> _Text passage_
- - - - -

Another important aspect, which was assessed in the context of the validation of the KFS, is the existing measurement invariances between the samples. The analyses performed explicitly for the female part indicate a difference between persons of the normal population and individuals with oncological diseases. Measurement invariances at all four levels (cf. Putnick & Bornstein, 2016) indicate differences across survey settings. One reason for this could be the generally higher psychological burden of oncological patients (Mehnert et al., 2018). Additionally, cancer patients show an increased prevalence of alexithymia (DeVries et al., 2012). These factors may explain both the recorded measurement invariances between groups and the elevated subscale scores of the clinical setting sample.

In conclusion, based on the results presented, the use of the Cologne Questionnaire on Speechlessness (KFS) can be recommended, taking into account potential limitations of the survey instrument. The phenomenon of speechlessness can be mapped in the dimensions of the KFS as well as their clear relationship to the TAS-26 and ERQ scales. The results of the CFA show resilient factors, on the basis of which a classification of difficulties and processes of emotional perception and evaluation is possible. Overarching, the factors can be used in the further research process as a basis for the development of an independent and more comprehensive construct of speechlessness, also outside the emotional context.

Limitation and outlook

The validation of the questionnaire is based on some limitations. All samples were collected in an online survey. This survey format makes it possible to generate a high number of cases with little effort. At the same time, this form of survey, which belongs to the convenience sampling methods, is susceptible to potential bias. Despite technical restrictions, double participation of individuals cannot be excluded. Likewise, further selection effects and biases due to a lack of randomization of the samples cannot be excluded. Due to the ongoing burden of the SARS-CoV-2 pandemic during the survey, biases in the data cannot be ruled out here either. Surveys within a sample of the normal population, embodied in the form of the employees and students of the University Hospital Cologne and the University of Cologne, as well as a sample of persons with oncological diseases, attempted to include both clinical and non-clinical samples in the validation process.

- - - - -

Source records
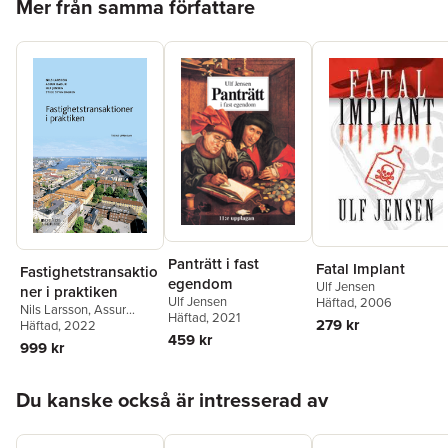
Mer från samma författare
Panträtt i fast
Fatal Implant
Fastighetstransaktio
egendom
Ulf Jensen
ner i praktiken
Ulf Jensen
Häftad
, 2006
Nils Larsson
,
Assur
Häftad
, 2021
279 kr
Badur
Häftad
,
, 2022
Ulf Jensen
,
Stieg
459 kr
Synnergren
999 kr
Hoppa över listan
Du kanske också är intresserad av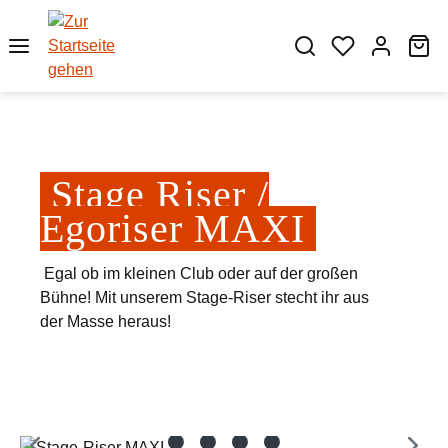
Zum Hauptinhalt springen
Wa
Stage Riser /
Egoriser MAXI
Egal ob im kleinen Club oder auf der großen
Bühne! Mit unserem Stage-Riser stecht ihr aus
der Masse heraus!
Bildergalerie überspringen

- - - - -

> _What is expected_
Extend the passage on validating the speechlessness questionnaire, picking up right after its last sentence. The material bears no relation to the passage on validating the speechlessness questionnaire.

> _Result_
In addition, the results of testing for measurement invariances between female participants with and without cancer show significant differences in model fit, which indexes differences between survey settings. Here, it is necessary in upcoming studies to decisively discuss differences between clinical and non-clinical samples.

Conclusions drawn from the results should always be made taking into account the high proportion of female respondents in both samples. Although the strong correlation of the (sub)scales of the KFS to the TAS-26 (Kupfer et al., 2001) and the ERQ (Abler & Kessler, 2009) confirm the assumption of the working group around Schiewer et al. (2022), these should be set complementary to other related concepts of psychology (depression, anxiety, etc.) and examined on a larger sample of the normal population. Furthermore, it should be examined whether the concept of speechlessness is a situational factor or a latent, persistent personality trait.

In addition, a comprehensive review of different theoretical concepts and constructs is needed to capture speechlessness as a whole in individual components as well as the dimensions of intentional and non-intentional speechlessness (Berger, 2004). With regard to this process, the KFS should be seen as a first survey instrument and starting point for future research in the field of speechlessness.